La directive de 1995 fut l'acte fondateur de la protection de la vie privée à l'échelle communautaire mais sa révision s'impose aujourd'hui de façon urgente. La Commission européenne a fait le choix d'user de deux instruments, l'un étant relatif à la coopération policière et judiciaire en matière pénale. On peut regretter une telle disjonction à l'heure où les fichiers de sécurité se multiplient.

L'enjeu est de taille : garantir le respect de la vie privée dans un cadre mouvant. Les garanties qu'offre notre droit national ne doivent pas être affaiblies. Le guichet unique ne doit pas priver les citoyens de voies de protection nationales. La résolution de M. Sutour a attiré l'attention sur ce point : les pouvoirs a priori et a posteriori de la Cnil doivent être préservés.

Autre enjeu, le droit à l'oubli. Des obligations doivent peser sur les moteurs de recherches pour le garantir de façon effective.

Mme Nathalie Goulet.  - Très bien !

Mme Éliane Assassi.  - Veillons à ce que le droit européen nouveau ne remette pas en cause des dispositions nationales plus protectrices. Il est vrai que la protection est relative. Voyez le fichier national des empreintes génétiques, qui ne cesse de gonfler, touchant même de simples manifestants que la proposition de loi de notre groupe, bloquée à l'Assemblée nationale, propose d'en sortir.

Gardons à l'esprit nos principes et nos valeurs, dont le citoyen est le centre de gravité. (M. Simon Sutour, président de la commission des affaires européennes, applaudit)

Mme Françoise Laborde .  - Fidèle à sa tradition de défense des libertés publiques, le groupe du RDSE se réjouit de ce débat. Il s'est emparé très tôt du sujet avec la proposition de loi Escoffier-Détraigne, votée en mars 2010 et toujours en attente d'examen à l'Assemblée nationale -nous regrettons que les députés tardent à agir sur une question aussi fondamentale pour les libertés publiques.

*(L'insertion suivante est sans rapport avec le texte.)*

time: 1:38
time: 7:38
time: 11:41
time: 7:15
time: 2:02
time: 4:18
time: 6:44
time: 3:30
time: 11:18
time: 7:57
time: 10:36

Un récent sondage a montré que 80 % des Français ne croient pas à la confidentialité de leurs données personnelles. Les faits leur donnent raison, il est urgent d'agir. De l'affaire Snowden aux propensions de Google à collecter des données, tout doit nous alerter. La France avait su, en son temps, se montrer pionnière, avec la loi Informatique et libertés de 1978. Mais le cadre doit désormais devenir européen pour être efficace. Nous approuvons ainsi la mise en place d'un guichet unique, mais sous réserve que tous les Européens adoptent un même standard de protection de la vie privée. C'est l'esprit de la proposition de la garde des sceaux, qui a demandé que soit retenue une procédure de co-décision entre autorité en charge et autorités nationales.

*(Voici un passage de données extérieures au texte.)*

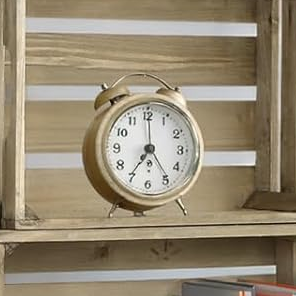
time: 7:00
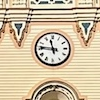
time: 11:46
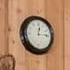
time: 12:14
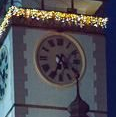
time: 4:34
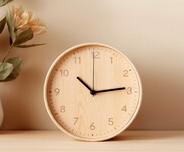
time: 10:13
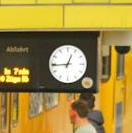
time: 12:44
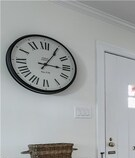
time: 3:05
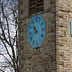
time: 10:41
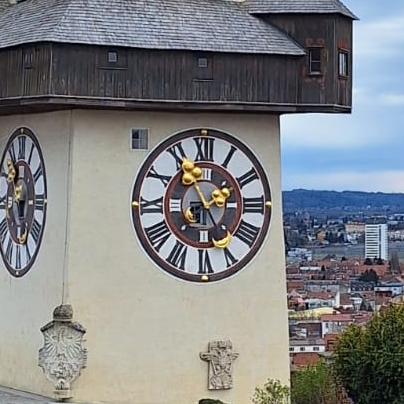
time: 1:54
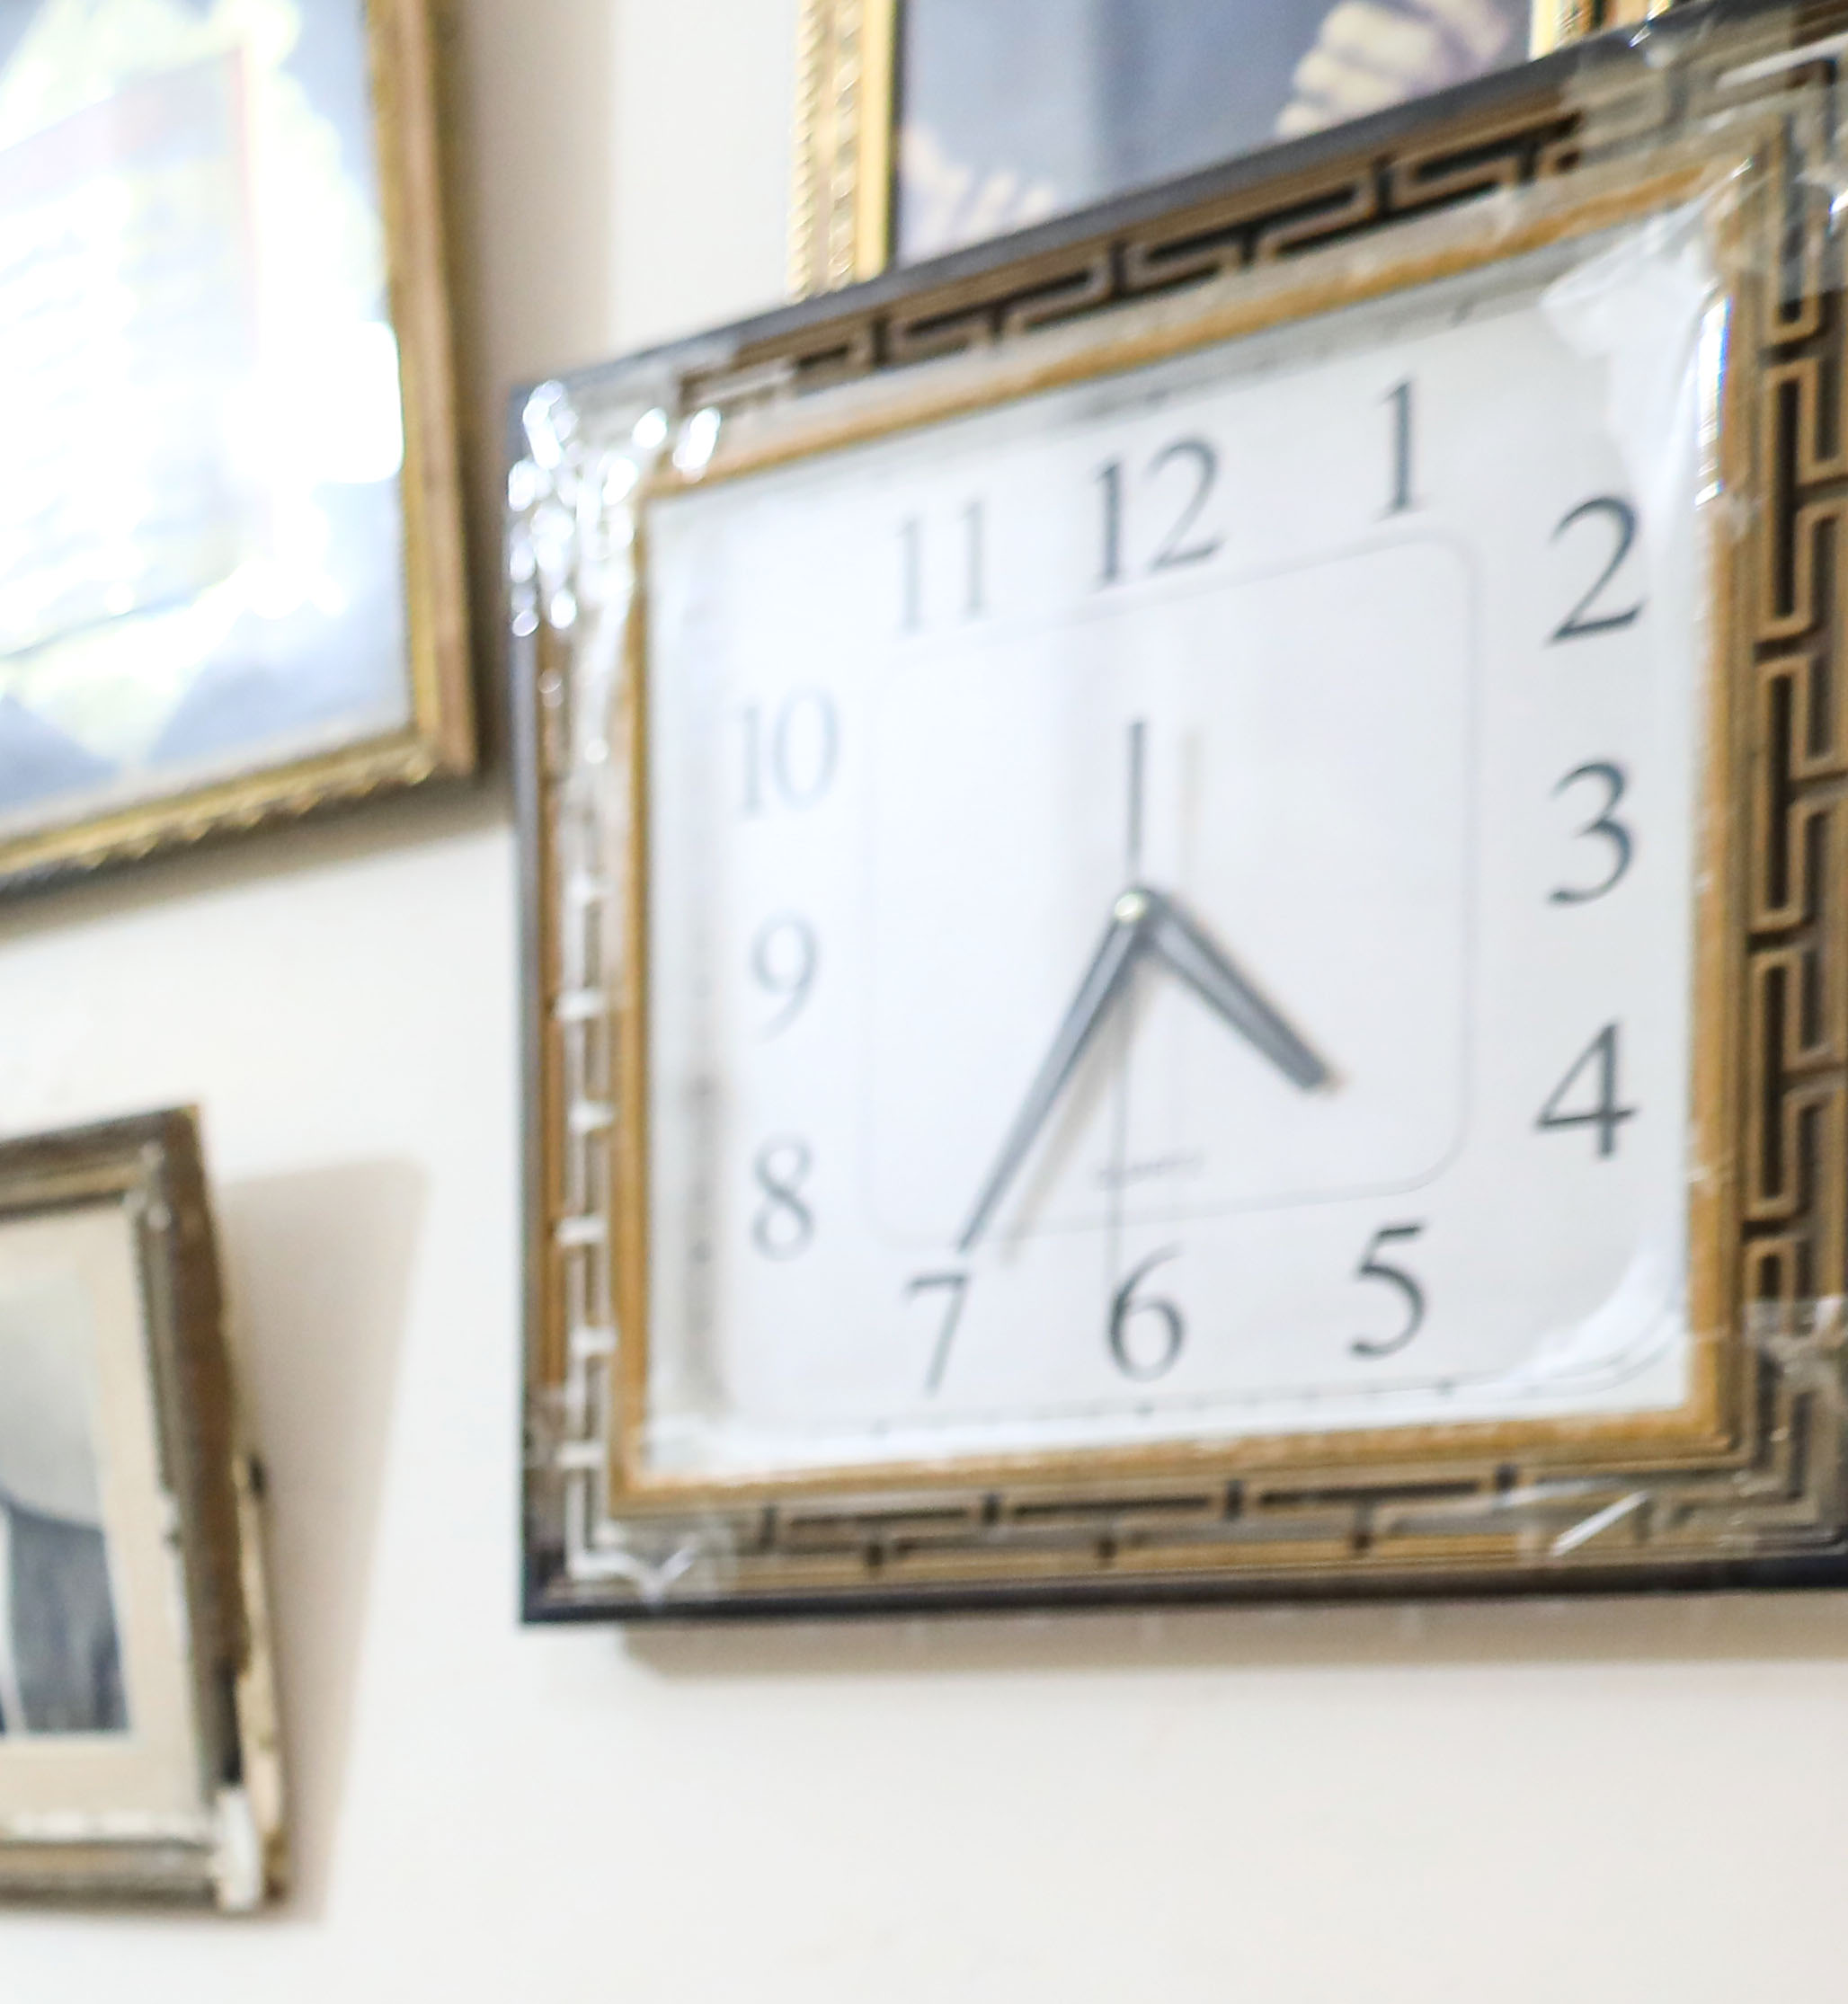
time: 4:35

C'est pour un vrai droit à l'autonomie numérique que nous plaidons, ce qui suppose un droit à l'oubli numérique, qui demeure encore une chimère.

La sécurité ne doit pas servir de prétexte à un fichage tous azimuts ni à la banalisation des outils de surveillance de la population. Le fichier PNR en est un exemple. La commission des libertés civiles du Parlement européen l'a rejeté au nom des droits fondamentaux de la personne.

La vidéosurveillance a benoîtement pris le nom de vidéoprotection, tandis que les fichiers se multiplient, sans que les délais de conservation soient suffisamment encadrés. J'en veux pour preuve la récente condamnation de la France par la Cour européenne des droits de l'homme pour le fichier des empreintes digitales.

Faire de 2014 l'année de l'éducation numérique est essentiel dans un contexte où les droits de la personne demandent à être protégés. (Applaudissements)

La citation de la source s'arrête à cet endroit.